* [Text shown]
Now, I realize, as I’ve mentioned that this is not a warm and cuddly topic, but hang with me. We’re not going all doom and gloom this morning. As sobering as it can be to think about our mortality, because of Jesus, there’s also a lot to fill us with hope and joy even within a discussion about our deaths. And as morbid as it is to think about the reality that our clock is ticking, there is a lot of wisdom in facing up to this truth.
(title Slide)You see, when we live as if we’ll never die, we tend to waste the life we have. We worry about things that don’t really matter, we fret over things that are not in our control, and we become consumed by stuff that is not eternal.
But when we face reality, that life is a gift from God that is fleeting. It’s not a status we’ve earned; it’s a gracious gift we’ve been given. When we recognize the reality that our lives in this world are fleeting, that we are frail and as dust, yet, the Lord God is mindful of us! When we remember this, we will better recognize the sacred weight of every second of our lives and be empowered to live with joy as we realize that for the believer this is as close to hell as we will ever be!
Because of sin, death was a judgement, but now because of Jesus, death no longer has the final word but has been resurrected into the door for believers through which we walk onward and upward into an eternity with God!
If you brought your Bible, I’ll invite you to open them with me to Psalm 90 and we’ll be looking at a prayer from a man named Moses!

* [To-do list]
• A. Answer these questions about the sermon passage on mortality:
(i) According to the sermon passage, what do we tend to waste when we live as if we'll never die?
(ii) The sermon passage says life is not a status we've earned. What does it call life instead?
(iii) Which psalm does the speaker invite listeners to open to?
• B. Resume the sermon passage on mortality with new text that follows on from its final sentence.

Dataset records:
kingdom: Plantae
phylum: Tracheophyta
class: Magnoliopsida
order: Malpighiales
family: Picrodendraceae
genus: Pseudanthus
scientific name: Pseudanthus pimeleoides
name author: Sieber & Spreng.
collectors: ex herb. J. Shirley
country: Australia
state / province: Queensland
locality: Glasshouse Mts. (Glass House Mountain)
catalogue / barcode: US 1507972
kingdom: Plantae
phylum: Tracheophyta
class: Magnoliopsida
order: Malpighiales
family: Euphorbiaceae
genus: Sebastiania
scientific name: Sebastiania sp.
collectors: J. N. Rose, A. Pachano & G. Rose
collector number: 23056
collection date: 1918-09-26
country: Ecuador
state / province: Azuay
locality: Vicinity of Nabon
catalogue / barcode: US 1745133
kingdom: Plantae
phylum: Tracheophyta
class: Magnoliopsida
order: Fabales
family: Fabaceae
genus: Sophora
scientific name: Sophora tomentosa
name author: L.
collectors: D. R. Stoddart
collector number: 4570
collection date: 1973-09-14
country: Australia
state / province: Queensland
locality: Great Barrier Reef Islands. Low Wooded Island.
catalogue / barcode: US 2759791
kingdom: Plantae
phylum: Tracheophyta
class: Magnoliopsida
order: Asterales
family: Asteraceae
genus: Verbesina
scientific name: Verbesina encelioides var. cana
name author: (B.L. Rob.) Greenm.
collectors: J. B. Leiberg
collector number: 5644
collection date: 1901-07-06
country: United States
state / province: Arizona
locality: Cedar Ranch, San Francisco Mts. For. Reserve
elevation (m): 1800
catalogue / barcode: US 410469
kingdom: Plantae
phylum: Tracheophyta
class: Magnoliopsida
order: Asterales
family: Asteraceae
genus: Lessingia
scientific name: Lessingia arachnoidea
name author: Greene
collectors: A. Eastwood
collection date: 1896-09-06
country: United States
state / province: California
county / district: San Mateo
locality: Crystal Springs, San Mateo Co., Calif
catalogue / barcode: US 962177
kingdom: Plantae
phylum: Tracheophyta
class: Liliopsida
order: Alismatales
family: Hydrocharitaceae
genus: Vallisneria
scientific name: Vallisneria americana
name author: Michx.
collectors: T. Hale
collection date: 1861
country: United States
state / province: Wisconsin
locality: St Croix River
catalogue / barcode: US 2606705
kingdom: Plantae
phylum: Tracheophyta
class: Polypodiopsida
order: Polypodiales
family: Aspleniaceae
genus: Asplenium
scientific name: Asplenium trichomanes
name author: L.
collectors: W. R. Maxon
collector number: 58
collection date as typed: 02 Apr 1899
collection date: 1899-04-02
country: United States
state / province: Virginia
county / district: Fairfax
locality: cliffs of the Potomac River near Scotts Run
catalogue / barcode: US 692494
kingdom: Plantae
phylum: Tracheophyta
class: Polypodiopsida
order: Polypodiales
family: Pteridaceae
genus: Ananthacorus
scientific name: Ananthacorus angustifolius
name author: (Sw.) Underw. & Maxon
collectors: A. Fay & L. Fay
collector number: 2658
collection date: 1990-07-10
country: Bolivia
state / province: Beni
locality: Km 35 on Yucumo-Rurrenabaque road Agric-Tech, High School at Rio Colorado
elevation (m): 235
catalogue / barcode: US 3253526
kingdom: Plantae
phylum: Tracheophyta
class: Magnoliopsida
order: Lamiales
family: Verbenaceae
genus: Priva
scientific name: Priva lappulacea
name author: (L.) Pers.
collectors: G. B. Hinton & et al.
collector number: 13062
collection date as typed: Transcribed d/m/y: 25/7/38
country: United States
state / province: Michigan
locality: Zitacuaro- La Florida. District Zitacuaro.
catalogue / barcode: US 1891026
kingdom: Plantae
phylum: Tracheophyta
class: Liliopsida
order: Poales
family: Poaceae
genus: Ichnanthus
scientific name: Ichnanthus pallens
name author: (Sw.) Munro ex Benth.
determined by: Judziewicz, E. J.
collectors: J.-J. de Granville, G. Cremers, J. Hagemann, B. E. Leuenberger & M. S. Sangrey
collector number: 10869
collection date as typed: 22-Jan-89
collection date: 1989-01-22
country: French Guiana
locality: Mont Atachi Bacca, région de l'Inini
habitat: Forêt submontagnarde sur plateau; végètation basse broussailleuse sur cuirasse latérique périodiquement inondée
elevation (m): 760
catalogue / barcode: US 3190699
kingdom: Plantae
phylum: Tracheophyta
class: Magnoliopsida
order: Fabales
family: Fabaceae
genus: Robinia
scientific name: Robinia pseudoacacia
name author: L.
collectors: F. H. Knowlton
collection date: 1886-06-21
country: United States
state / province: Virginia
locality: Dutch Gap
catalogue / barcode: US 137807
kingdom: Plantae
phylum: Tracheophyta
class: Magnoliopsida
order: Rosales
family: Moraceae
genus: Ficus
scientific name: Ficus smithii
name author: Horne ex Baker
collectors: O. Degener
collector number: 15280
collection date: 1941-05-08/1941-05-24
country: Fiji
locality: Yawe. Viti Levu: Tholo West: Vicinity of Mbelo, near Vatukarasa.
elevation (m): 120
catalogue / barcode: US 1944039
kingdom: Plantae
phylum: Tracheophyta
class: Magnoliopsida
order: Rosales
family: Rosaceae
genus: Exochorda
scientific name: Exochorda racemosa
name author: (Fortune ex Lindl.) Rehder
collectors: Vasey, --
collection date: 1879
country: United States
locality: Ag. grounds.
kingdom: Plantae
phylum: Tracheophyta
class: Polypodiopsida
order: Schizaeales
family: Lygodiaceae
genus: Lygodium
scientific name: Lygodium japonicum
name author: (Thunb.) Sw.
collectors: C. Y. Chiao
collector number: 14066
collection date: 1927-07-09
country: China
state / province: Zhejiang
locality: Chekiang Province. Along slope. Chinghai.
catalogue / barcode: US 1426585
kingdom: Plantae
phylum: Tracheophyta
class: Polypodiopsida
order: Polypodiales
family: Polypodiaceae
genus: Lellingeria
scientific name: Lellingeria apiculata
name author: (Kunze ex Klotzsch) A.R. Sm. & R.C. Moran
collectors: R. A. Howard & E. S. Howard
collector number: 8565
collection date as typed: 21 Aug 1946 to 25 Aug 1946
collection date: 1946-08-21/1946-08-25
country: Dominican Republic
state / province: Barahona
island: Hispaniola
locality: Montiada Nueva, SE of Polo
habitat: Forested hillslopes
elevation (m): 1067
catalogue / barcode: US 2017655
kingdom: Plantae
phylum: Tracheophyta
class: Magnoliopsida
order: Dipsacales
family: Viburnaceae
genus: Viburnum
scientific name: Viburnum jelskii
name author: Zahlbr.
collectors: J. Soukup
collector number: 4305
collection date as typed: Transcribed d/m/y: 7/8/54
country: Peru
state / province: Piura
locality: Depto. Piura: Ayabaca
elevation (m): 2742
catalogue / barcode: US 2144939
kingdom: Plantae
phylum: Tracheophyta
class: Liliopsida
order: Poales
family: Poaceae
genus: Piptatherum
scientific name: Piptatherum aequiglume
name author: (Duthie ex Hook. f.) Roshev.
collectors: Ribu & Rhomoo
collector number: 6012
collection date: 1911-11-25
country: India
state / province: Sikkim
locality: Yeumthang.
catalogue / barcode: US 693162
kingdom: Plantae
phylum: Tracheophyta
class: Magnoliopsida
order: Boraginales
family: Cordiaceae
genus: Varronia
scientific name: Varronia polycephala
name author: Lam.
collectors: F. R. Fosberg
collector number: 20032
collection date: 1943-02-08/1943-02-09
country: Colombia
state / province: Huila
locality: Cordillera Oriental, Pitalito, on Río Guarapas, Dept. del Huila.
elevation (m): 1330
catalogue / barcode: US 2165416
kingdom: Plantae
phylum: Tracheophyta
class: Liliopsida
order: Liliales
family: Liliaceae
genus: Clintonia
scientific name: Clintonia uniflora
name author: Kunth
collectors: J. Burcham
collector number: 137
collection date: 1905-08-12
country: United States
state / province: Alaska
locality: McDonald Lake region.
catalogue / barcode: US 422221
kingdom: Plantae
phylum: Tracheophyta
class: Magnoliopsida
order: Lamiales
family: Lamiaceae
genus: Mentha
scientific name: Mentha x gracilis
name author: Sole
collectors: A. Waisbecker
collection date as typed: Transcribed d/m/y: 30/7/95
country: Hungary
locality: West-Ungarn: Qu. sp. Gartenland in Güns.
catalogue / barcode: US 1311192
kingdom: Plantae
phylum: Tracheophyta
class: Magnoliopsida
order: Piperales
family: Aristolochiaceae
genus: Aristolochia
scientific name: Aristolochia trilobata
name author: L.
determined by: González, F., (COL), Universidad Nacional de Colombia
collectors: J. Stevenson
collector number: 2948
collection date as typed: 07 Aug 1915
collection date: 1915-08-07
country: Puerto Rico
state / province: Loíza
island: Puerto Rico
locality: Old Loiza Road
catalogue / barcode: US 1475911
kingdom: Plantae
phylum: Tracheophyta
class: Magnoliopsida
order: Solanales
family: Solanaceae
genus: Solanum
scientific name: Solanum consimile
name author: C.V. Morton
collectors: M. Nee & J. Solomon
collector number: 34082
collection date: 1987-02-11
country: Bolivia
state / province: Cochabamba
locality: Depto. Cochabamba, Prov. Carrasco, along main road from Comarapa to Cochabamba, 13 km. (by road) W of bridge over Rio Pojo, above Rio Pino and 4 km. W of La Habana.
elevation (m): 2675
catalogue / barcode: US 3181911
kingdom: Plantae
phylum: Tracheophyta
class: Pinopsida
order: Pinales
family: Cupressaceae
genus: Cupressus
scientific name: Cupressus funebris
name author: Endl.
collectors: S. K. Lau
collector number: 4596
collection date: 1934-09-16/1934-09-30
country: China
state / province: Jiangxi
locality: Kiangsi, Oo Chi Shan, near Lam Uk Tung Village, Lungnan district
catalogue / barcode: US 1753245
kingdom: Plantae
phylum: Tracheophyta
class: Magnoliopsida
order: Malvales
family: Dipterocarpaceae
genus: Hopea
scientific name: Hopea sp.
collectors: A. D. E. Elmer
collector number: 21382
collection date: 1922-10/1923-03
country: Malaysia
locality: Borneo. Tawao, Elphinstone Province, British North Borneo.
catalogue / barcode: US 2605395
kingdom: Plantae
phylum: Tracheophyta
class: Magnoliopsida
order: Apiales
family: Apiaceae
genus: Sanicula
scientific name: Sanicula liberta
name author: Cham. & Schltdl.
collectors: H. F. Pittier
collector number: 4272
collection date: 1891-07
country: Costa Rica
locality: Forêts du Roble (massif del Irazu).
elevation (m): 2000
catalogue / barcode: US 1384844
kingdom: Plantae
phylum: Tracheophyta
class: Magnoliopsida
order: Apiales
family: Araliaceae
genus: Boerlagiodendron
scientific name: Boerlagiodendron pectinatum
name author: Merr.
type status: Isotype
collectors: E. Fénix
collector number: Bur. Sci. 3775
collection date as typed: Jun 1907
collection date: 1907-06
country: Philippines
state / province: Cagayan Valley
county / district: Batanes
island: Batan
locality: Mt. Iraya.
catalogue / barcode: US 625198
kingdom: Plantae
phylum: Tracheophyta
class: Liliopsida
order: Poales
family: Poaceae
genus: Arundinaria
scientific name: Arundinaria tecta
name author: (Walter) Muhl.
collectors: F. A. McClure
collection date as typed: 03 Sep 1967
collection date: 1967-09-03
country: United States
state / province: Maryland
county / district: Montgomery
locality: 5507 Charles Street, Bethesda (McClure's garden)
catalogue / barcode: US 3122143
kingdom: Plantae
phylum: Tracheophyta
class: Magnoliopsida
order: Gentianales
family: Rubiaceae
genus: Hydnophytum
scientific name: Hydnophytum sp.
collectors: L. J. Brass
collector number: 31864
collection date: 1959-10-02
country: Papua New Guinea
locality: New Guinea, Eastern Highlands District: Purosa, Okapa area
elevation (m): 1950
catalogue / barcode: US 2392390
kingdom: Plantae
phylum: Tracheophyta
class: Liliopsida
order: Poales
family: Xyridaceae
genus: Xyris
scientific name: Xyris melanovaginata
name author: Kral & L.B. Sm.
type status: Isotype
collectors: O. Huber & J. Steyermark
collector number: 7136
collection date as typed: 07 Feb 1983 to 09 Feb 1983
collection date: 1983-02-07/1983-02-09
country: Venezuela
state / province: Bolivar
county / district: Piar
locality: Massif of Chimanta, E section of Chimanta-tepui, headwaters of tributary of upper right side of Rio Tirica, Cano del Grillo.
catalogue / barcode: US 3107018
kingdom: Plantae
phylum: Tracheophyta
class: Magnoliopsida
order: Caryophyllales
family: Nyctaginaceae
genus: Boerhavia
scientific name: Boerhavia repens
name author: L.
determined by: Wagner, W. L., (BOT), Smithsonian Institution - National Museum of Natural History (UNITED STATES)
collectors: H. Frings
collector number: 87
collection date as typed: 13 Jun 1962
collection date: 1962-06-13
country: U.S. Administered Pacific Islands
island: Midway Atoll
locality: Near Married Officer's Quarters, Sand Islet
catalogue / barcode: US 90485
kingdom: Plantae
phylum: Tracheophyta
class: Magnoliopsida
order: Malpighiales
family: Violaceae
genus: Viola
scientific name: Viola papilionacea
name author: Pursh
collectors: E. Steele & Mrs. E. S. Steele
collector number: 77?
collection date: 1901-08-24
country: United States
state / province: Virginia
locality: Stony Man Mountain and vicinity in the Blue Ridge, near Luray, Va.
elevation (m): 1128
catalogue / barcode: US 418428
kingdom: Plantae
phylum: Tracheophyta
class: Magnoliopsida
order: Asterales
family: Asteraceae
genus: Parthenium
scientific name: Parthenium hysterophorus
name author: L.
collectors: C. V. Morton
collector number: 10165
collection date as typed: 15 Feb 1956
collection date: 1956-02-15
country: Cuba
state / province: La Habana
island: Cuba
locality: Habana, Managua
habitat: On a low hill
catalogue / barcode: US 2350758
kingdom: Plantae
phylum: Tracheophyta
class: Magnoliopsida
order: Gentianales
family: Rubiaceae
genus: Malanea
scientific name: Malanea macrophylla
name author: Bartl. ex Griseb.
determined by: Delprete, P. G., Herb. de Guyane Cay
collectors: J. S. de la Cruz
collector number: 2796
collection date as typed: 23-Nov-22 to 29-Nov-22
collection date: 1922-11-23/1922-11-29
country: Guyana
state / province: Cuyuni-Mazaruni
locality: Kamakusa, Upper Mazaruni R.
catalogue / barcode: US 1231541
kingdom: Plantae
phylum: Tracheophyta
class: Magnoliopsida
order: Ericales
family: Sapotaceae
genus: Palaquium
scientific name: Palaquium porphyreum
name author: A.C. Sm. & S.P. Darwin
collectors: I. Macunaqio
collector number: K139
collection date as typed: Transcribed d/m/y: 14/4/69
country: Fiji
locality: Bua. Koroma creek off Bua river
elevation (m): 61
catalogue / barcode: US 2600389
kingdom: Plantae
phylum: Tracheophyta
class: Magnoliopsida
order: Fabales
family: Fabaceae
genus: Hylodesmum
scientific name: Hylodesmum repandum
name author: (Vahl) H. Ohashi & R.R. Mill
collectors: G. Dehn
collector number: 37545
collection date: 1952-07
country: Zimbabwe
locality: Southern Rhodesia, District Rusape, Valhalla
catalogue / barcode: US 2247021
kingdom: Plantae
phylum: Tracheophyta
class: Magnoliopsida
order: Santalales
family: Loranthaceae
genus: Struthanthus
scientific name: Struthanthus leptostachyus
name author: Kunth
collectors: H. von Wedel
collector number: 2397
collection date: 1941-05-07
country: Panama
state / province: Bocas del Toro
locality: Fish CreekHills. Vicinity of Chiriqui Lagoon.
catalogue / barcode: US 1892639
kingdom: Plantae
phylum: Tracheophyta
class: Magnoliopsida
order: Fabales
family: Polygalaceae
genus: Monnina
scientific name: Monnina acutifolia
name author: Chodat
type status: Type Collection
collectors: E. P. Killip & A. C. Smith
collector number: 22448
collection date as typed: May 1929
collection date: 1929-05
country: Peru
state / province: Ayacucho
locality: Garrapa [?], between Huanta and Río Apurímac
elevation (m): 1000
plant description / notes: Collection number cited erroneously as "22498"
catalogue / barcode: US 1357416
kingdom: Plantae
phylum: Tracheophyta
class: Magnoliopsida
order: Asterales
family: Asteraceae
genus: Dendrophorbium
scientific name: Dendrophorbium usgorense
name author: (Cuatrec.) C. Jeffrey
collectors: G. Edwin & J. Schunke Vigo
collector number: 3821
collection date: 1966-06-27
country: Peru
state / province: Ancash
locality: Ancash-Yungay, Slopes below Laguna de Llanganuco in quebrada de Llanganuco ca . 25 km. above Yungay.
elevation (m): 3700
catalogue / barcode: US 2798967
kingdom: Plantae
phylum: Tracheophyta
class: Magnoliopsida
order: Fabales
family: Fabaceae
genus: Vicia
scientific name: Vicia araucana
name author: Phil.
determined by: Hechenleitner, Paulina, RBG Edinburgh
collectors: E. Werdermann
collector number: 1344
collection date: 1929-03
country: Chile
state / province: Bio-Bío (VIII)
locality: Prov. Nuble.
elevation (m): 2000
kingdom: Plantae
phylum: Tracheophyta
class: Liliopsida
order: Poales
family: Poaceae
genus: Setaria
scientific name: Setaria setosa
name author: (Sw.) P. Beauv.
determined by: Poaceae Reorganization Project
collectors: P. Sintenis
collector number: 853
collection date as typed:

* [Answer list]
• A.
(i) The life we have.
(ii) A gracious gift we've been given.
(iii) Psalm 90.

• B.
You’ll see as we read the middle stanzas of this psalm display the dark side of this coin we call life. However, I want you to notice that this darkness is not given the first or final word in our Psalm. As real as the judgement is we currently sit under, experiencing the trials of life and the loss of loved ones and health to death and decay, this fact and the harshness life is set up against a God who is sovereign, personal, eternal and able to establish the work of our hands.
As we contemplate our mortality, this morning, I pray that this Great and Good God would encourage our hearts with the hope of eternity.
With that in mind lets read the Psalm together.
Psalm 90:1–17 (NIV)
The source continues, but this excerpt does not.